My reading is private–so why start reviewing novels?

M

Into my awareness a few weeks ago came this strange, unbidden thought: My reading is private. I don’t really want to talk with you about the books I love. I just want to love them in my own way. I mean, I like you and you’re interesting to me, but the reading I do is mine, all mine, and I don’t even all that much want to share it.

Is that bad of me?

The truth is full of paradox, of course. Because in practically the same breath I’m going to say: I’ve decided to start writing about books.

People expect you to want to talk about the books you’re reading. Why is that? Is it because books are supposed to be important? Is it because of a presumed duty, as a citizen, to sharpen your perceptions, to make sure you’re not misguided, or to share your insights with others for their enlightenment? That takes the fun out of it. Reading novels and poetry and short stories is one of the few pleasures left in which I do not incur an obligation. All I have to do is read. What a glorious pleasure! Why mess that up with a duty to discuss, analyze, explain a viewpoint and defend it? Aagh!

And yet. And yet I am interested in my own thoughts about why books do what they do, and how. And writing is a nice way to explore one’s own thoughts.

But here’s the real impetus behind my decision to start “reviewing” books. I want to be a member of the National Book Critics Circle.

It has to do with my longing to belong. I may not want to talk to you, but I want to belong to your club. So I was sitting in Java Beach writing my weekly Wednesday advice column this morning when, because I got on the mailing list for the NBCC at the AWP Conference (I can see the more I get involved, the more the acronyms are going to pile up), an email came from the National Book Critics Circle and I read it and suddenly I wanted to know who all these writers were that I had never heard of. I mean, I’ve heard of the ones that it’s obvious I’ve heard of and you’ve heard of them too, but the other ones I haven’t heard of and it made me curious and even a little excited. Of course, I’m used to massive disappointment, too, so it’s a guarded interest.

I’ve been on a kick lately, see, to find books I really like, and writers I can meet and talk to. Mostly it started when I read a San Francisco Magazine piece on Litquake and it was so disgustingly clubby and mutually congratulatory. This bothered me. But rather than simply make a face and take an attitude like a high schooler, I decided to embark on a project.
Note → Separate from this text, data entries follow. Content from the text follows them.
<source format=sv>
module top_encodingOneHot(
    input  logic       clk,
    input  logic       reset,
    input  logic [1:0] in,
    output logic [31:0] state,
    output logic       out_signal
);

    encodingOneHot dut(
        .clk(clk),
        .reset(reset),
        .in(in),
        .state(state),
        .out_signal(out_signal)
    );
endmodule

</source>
I decided to be an adult and read all the novels by San Francisco Bay Area writers that I could stand, and be really, really honest about my own reactions, and see if I could find some that I really, really liked.
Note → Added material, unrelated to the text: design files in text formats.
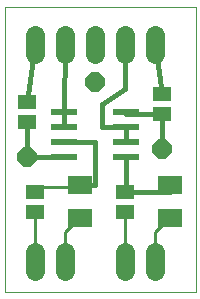
<source format=gtl>
G75*
G70*
%OFA0B0*%
%FSLAX24Y24*%
%IPPOS*%
%LPD*%
%AMOC8*
5,1,8,0,0,1.08239X$1,22.5*
%
%ADD10C,0.0000*%
%ADD11R,0.0866X0.0236*%
%ADD12R,0.0787X0.0630*%
%ADD13R,0.0591X0.0512*%
%ADD14C,0.0640*%
%ADD15OC8,0.0640*%
%ADD16C,0.0160*%
%ADD17C,0.0100*%
D10*
X000181Y000101D02*
X000181Y009597D01*
X006551Y009597D01*
X006551Y000101D01*
X000181Y000101D01*
D11*
X002158Y004601D03*
X002158Y005101D03*
X002158Y005601D03*
X002158Y006101D03*
X004205Y006101D03*
X004205Y005601D03*
X004205Y005101D03*
X004205Y004601D03*
D12*
X005681Y003652D03*
X005681Y002550D03*
X002681Y002550D03*
X002681Y003652D03*
D13*
X004181Y003435D03*
X004181Y002766D03*
X005431Y006016D03*
X005431Y006685D03*
X001181Y003435D03*
X001181Y002766D03*
X000931Y005766D03*
X000931Y006435D03*
D14*
X001181Y008031D02*
X001181Y008671D01*
X002181Y008671D02*
X002181Y008031D01*
X003181Y008031D02*
X003181Y008671D01*
X004181Y008671D02*
X004181Y008031D01*
X005181Y008031D02*
X005181Y008671D01*
X005181Y001421D02*
X005181Y000781D01*
X004181Y000781D02*
X004181Y001421D01*
X002181Y001421D02*
X002181Y000781D01*
X001181Y000781D02*
X001181Y001421D01*
D15*
X000931Y004601D03*
X003181Y007101D03*
X005431Y004851D03*
D16*
X005431Y006016D01*
X004205Y006016D01*
X004205Y006101D01*
X004205Y005601D02*
X003431Y005601D01*
X003431Y006351D01*
X004181Y006851D01*
X004181Y008351D01*
X005181Y008351D02*
X005431Y006685D01*
X004205Y005601D02*
X004205Y005101D01*
X004205Y004601D02*
X004205Y003435D01*
X004181Y003435D01*
X005681Y003435D01*
X005681Y003652D01*
X003181Y003652D02*
X003181Y005101D01*
X002158Y005101D01*
X002158Y005601D02*
X002158Y006101D01*
X002181Y008351D01*
X001181Y008351D02*
X000931Y006435D01*
X000931Y005766D02*
X000931Y004601D01*
X002158Y004601D01*
X002681Y003652D02*
X003181Y003652D01*
D17*
X002681Y003652D02*
X002681Y003601D01*
X001181Y003601D01*
X001181Y003435D01*
X001181Y002766D02*
X001181Y001101D01*
X002181Y001101D02*
X002181Y002101D01*
X002681Y002601D01*
X002681Y002550D01*
X004181Y002766D02*
X004181Y001101D01*
X005181Y001101D02*
X005181Y002101D01*
X005681Y002601D01*
X005681Y002550D01*
M02*

</source>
So far I’ve only found two novels. Well, three actually. To be honest. I read some interesting things but I only found three novels, lately, from the Bay Area, that I really could say I loved. Oh, and I found one short story collection that I really liked. Then I went up to the author of that short story collection after a reading and told him one story made me think of John Cheever and he said kind of dismissively—but also maybe self-protectively, as it’s a drag to hear the same old dumb first impression, when your work is much deeper and more complex than that—that he’d heard that before.

I’m still looking for more. I’m checking books out of the library all the time, whenever I hear of something I might like. I don’t like much. And I’m only going to write about novels and short story collections that I like. I mean really like. Like when I was a kid, when I read just because I liked it. I might mention books of poetry too but I don’t know if I can really write about poetry.

I guess writing only about books I like would make me not an official critic. That’s fine with me. I don’t want to be a critic. I’m not out to enforce my standards or influence the world’s taste and judgment. I just want to join the NBCC and get their magazine discounts.

I’m not really all that interested in having a dialog with you, either, about the books that I like. I say what I say and you read it in private and that’s that. That’s how it used to be. Your enthusiasms are probably different from mine, anyway. Mine are strange but also at times very quotidian. I don’t know if you’ll enjoy what I have to say about the books I like. I’m not doing it for that. I’m doing it so I can have three reviewer’s clips and then maybe they’ll let me into the National Book Critics Circle as a charter member sort of. And then I can get those magazine discounts.

Like I say, to tell the truth, I’m just one of those people who just wants to belong. I want to be in the club. You can be in the club with me. I’d like that. I just don’t want to have to explain and agree and disagree and all that. It’s like, the cool thing is, I’m not getting paid for this, so I can do it however I want! Isn’t that great! No more pretending!

Oh, and also I figure it’ll show book editors and agents that I know a little bit about how novels achieve their effects. Since I’m writing one myself, I ought to know. I think I kind of do.  I think I kind of know how to do it, I think. So I’ll enjoy talking about that.

Soon I’ll do my first one. I hope it’s not too hard, like a test, or an assignment in school. I don’t think it will be. I’m not trying to prove how smart I am or anything. I already know where I stand with that whole business.